A food allergy is an abnormal response of the body to a certain food. It is important to know that this is different than a food intolerance, which does not affect the immune system, although some of the same symptoms may be present.

What Causes food allergies? Before having a food allergy reaction, a sensitive child must have been exposed to the food at least once before, or could also be sensitized through breast milk. It is the second time your child eats the food that the allergic symptoms happen.

About 3% of infants have food allergies and about 9% of 1-year-olds. Symptoms appear quickly after eating foods such as milk, eggs, nuts, and fish.

Approximately 90 percent of all food allergies are caused by the following eight foods:

  • Milk
  • Eggs
  • Wheat
  • Soy
  • Tree nuts
  • Peanuts
  • Fish
  • Shellfish

Eggs, milk, and peanuts are the most common causes of food allergies in children, with wheat, soy, and tree nuts also included. Peanuts, tree nuts, fish, and shellfish commonly cause the most severe reactions.

What are the symptoms of food allergy?

Allergic symptoms may begin within minutes to an hour after ingesting the food. The following are the most common symptoms of food allergy. However, each child may experience symptoms differently. Symptoms may include:

  • Vomiting
  • Diarrhea
  • Cramps
  • Hives
  • Swelling
  • Eczema
  • Itching or swelling of the lips, tongue, or mouth
  • Itching or tightness in the throat
  • Difficulty breathing
  • Wheezing
  • Lowered blood pressure

The symptoms of the food allergy may resemble other problems or medical conditions. Always consult your child’s doctor for a diagnosis.

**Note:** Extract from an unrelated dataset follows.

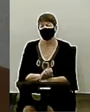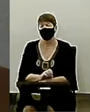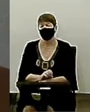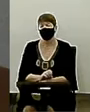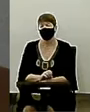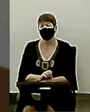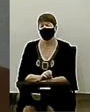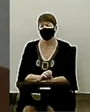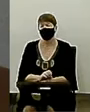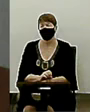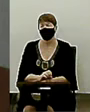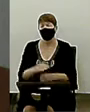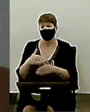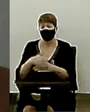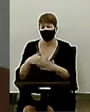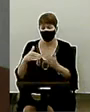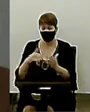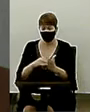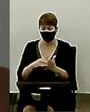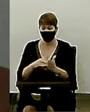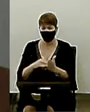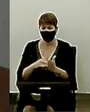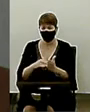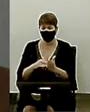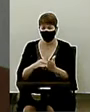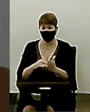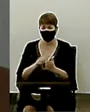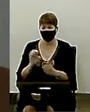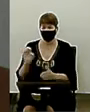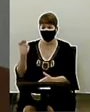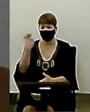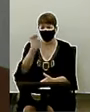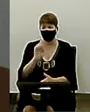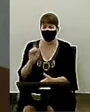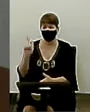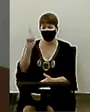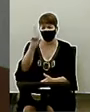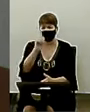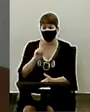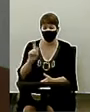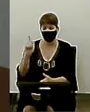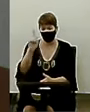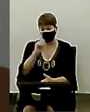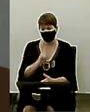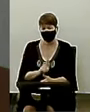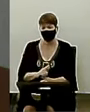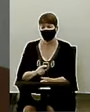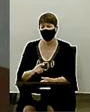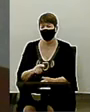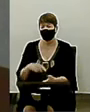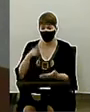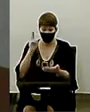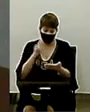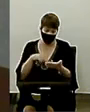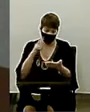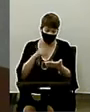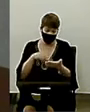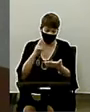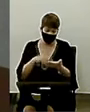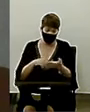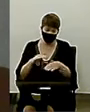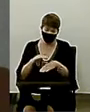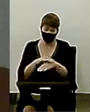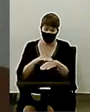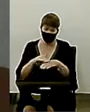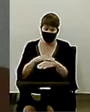norte goiano, li muito livro de ata, que são livros bem antigões mesmo, conversamos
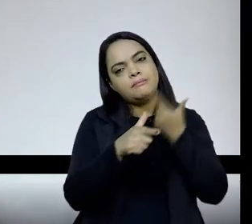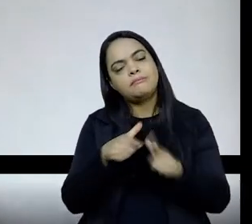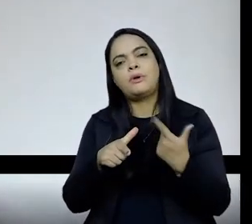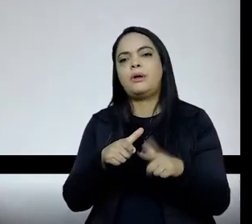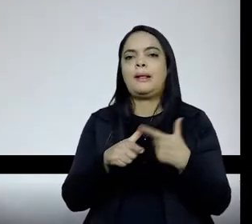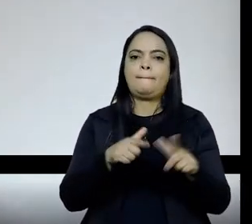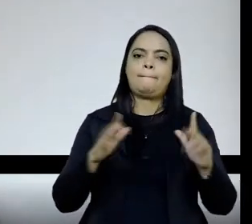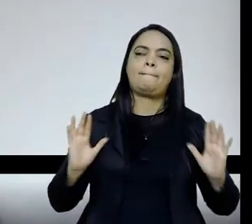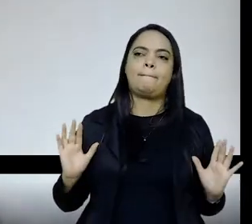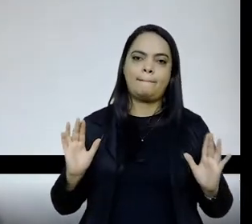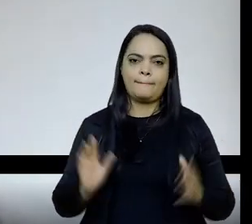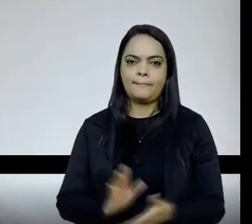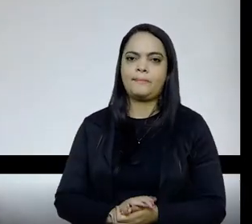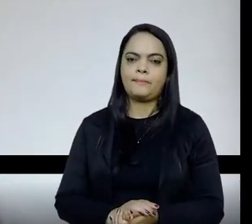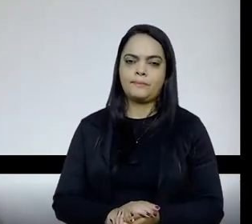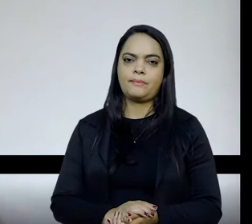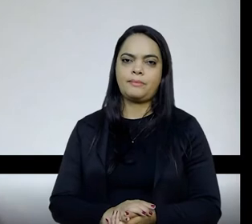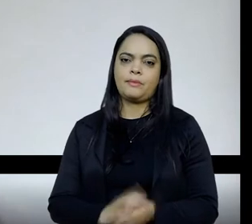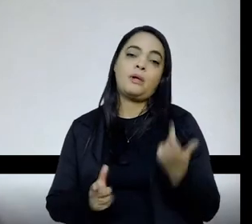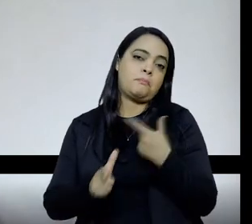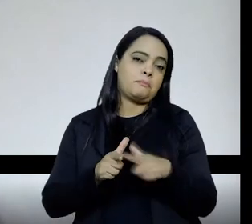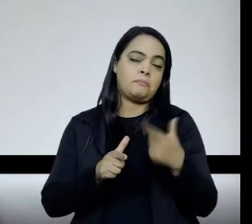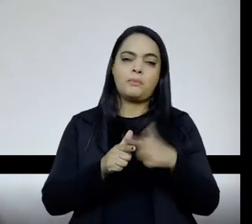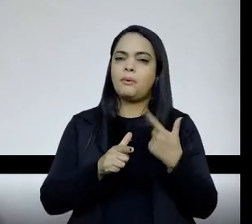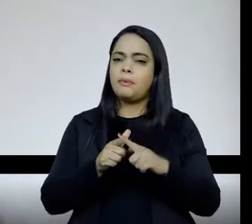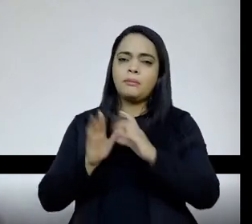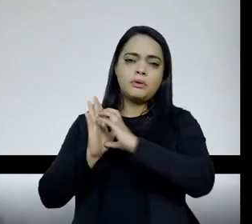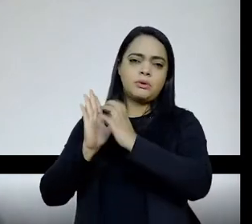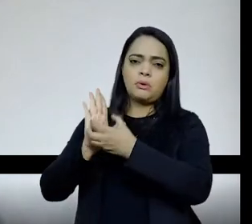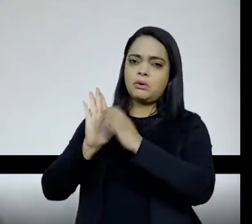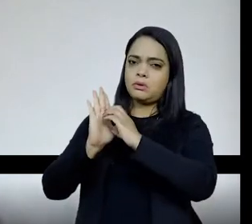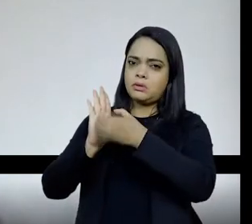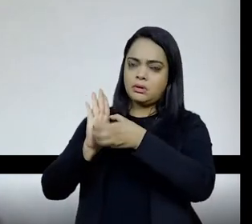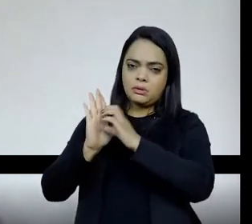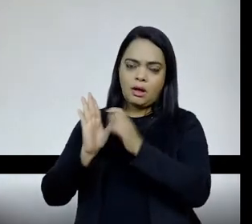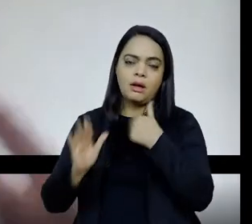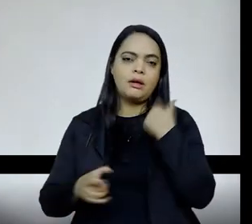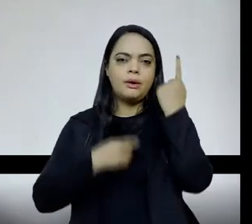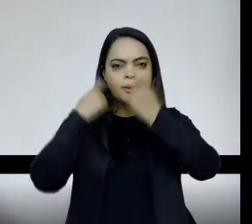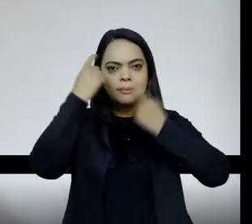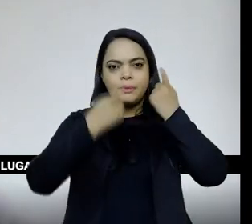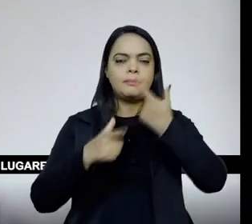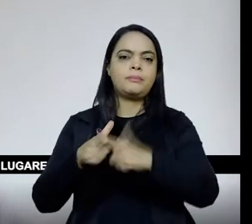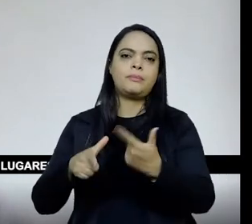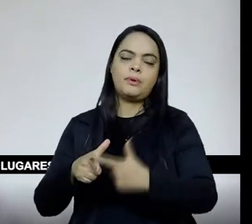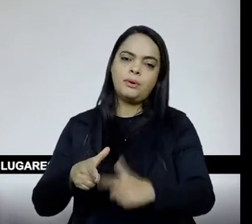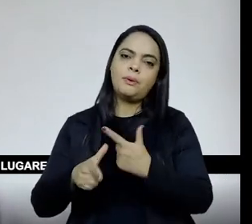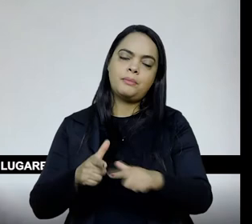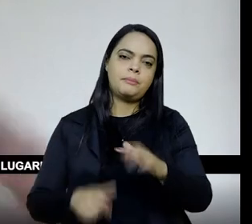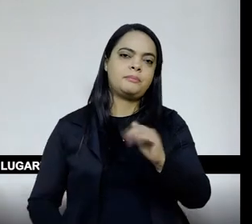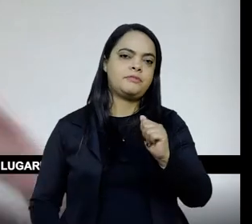problemas eventualmente conceituais, eu me preocupo muito com problemas factuais, assim,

Treatment for food allergy

There is no medication to prevent food allergies. The goal of treatment is to avoid the foods that cause the symptoms. After seeing your child’s doctor and finding foods to which your child is allergic, it is very important to avoid these foods and other similar foods in that food group. If you are breastfeeding your child, it is important to avoid foods in your diet to which your child is allergic. Small amounts of food allergen may be transmitted to your child through your breast milk and cause a reaction.

It is also important to give vitamins and minerals to your child if he or she is unable to eat certain foods. Discuss this with your child’s doctor.

For children who have had a severe food reaction, your child’s health care provider may prescribe an emergency kit that contains epinephrine, which helps stop the symptoms of severe reactions. Consult your child’s doctor for further information.

Some children, under the direction of their health care provider, may be given certain foods again after three to six months to see if he or she has outgrown the allergy. Many allergies may be short-term in children and the food may be tolerated after the age of 3 or 4.

Prevention of food allergies

The development of food allergies cannot be prevented, but can often be delayed in infants by following these recommendations:

  • If possible, breastfeed your infant for the first six months.
  • Do not give solid foods until your child is 6 months of age or older.
  • Avoid cow’s milk, wheat, eggs, peanuts, and fish during your child’s first year of life.